Dyspepsia \Dys*pep"si*a\, Dyspepsy \Dys*pep"sy\ (?; 277), [L. dyspepsia, Gr. ?, fr. ? hard to digest; dys- ill, hard + ? to cook, digest; akin to E. cook: cf. F. dyspepsie. See Dys-, and 3d Cook.] (Med.) A kind of indigestion; a state of the stomach in which its functions are disturbed, without the presence of other diseases, or, if others are present, they are of minor importance. Its symptoms are loss of appetite, nausea, heartburn, acrid or fetid eructations, a sense of weight or fullness in the stomach, etc.
--Dunglison.

Wiktionary
dyspepsy

n. (context archaic English) dyspepsia

Usage examples of "dyspepsy".

It happened that in the turn of the year, and while old earth was busy with her flowers, the fresh wind blew, the little bird sang, and Hippias Feverel, the Dyspepsy, amazed, felt the Spring move within him.

A poor Dyspepsy may talk as he will, but he is the one who never gets sympathy, or experiences compassion: and it is he whose groaning petitions for charity do at last rout that Christian virtue.
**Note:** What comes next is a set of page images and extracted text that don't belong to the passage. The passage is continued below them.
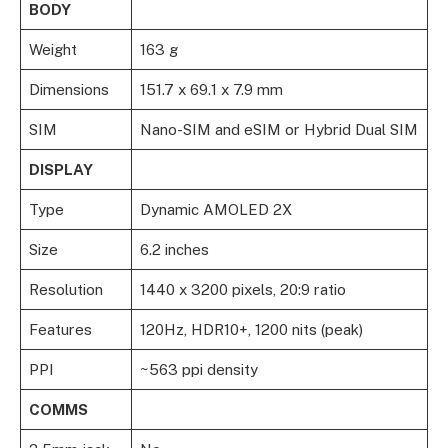
BODY
Weight
163 g
Dimensions
151.7 x 69.1 x 7.9 mm
SIM
Nano-SIM and eSIM or Hybrid Dual SIM
DISPLAY
Type
Dynamic AMOLED 2X
Size
6.2 inches
Resolution
1440 x 3200 pixels, 20:9 ratio
Features
120Hz, HDR10+, 1200 nits (peak)
PPI
~563 ppi density
COMMS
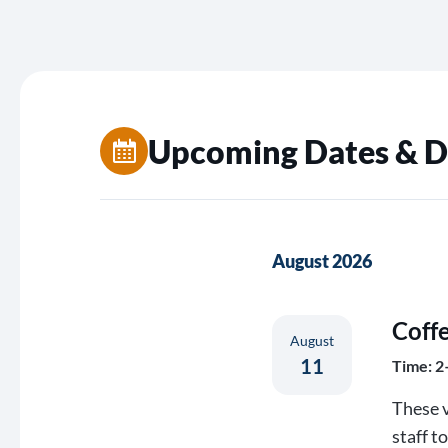
Upcoming Dates & D
August 2026
Coff
August
11
Time: 2
These v
staff t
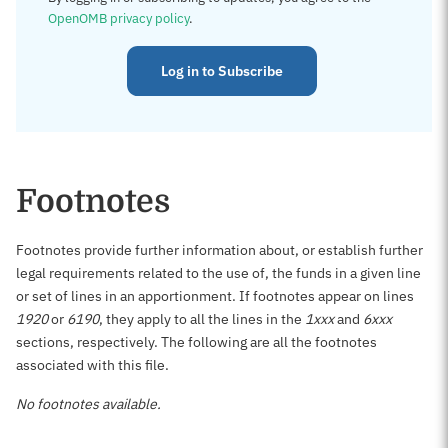
OpenOMB privacy policy
.
Log in to Subscribe
Footnotes
Footnotes provide further information about, or establish further
legal requirements related to the use of, the funds in a given line
or set of lines in an apportionment. If footnotes appear on lines
1920
or
6190
, they apply to all the lines in the
1xxx
and
6xxx
sections, respectively. The following are all the footnotes
associated with this file.
No footnotes available.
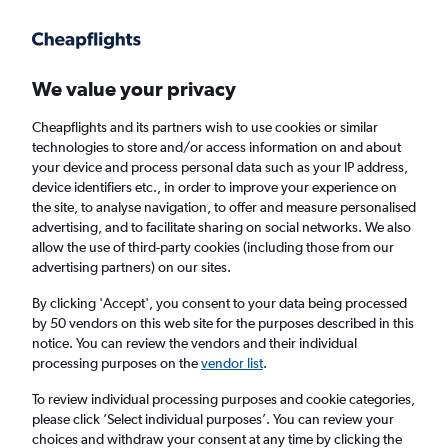
Get more on the app
.
Get the app
Faster search, more features, fewer ads.
We value your privacy
Cheapflights and its partners wish to use cookies or similar
technologies to store and/or access information on and about
your device and process personal data such as your IP address,
device identifiers etc., in order to improve your experience on
the site, to analyse navigation, to offer and measure personalised
Cheap flights from Rzeszow to Doncaster
advertising, and to facilitate sharing on social networks. We also
allow the use of third-party cookies (including those from our
advertising partners) on our sites.
Return
1 adult, Economy, 0 bags
By clicking 'Accept', you consent to your data being processed
by 50 vendors on this web site for the purposes described in this
notice. You can review the vendors and their individual
Rzeszow (RZE)
processing purposes on the
vendor list
.
To review individual processing purposes and cookie categories,
Doncaster (DSA)
please click ’Select individual purposes’. You can review your
choices and withdraw your consent at any time by clicking the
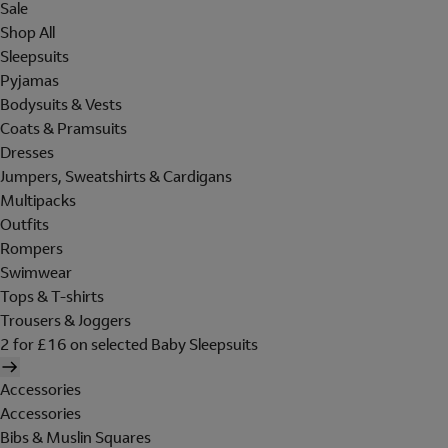
Sale
Shop All
Sleepsuits
Pyjamas
Bodysuits & Vests
Coats & Pramsuits
Dresses
Jumpers, Sweatshirts & Cardigans
Multipacks
Outfits
Rompers
Swimwear
Tops & T-shirts
Trousers & Joggers
2 for £16 on selected Baby Sleepsuits
Accessories
Accessories
Bibs & Muslin Squares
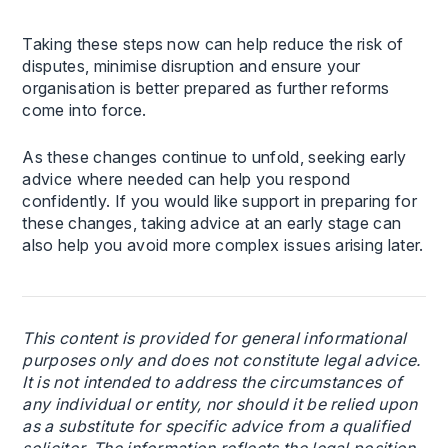
Taking these steps now can help reduce the risk of
disputes, minimise disruption and ensure your
organisation is better prepared as further reforms
come into force.
As these changes continue to unfold, seeking early
advice where needed can help you respond
confidently. If you would like support in preparing for
these changes, taking advice at an early stage can
also help you avoid more complex issues arising later.
This content is provided for general informational
purposes only and does not constitute legal advice.
It is not intended to address the circumstances of
any individual or entity, nor should it be relied upon
as a substitute for specific advice from a qualified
As he had no means of confuting his nephew, all he could do safely to express his disbelief in him, was to utter petulant remarks on his powerlessness to appear at the dinner-table that day: upon which-- Berry just then trumpeting dinner--Algernon seized one arm of the Dyspepsy, and Richard another, and the laughing couple bore him into the room where dinner was laid, Ripton sniggering in the rear, the really happy man of the party.

Late suppers, dyspepsy, gas companies, thieves, ward politicians, pretty waiter-girls, and other metropolitan refinements, were unknown among them.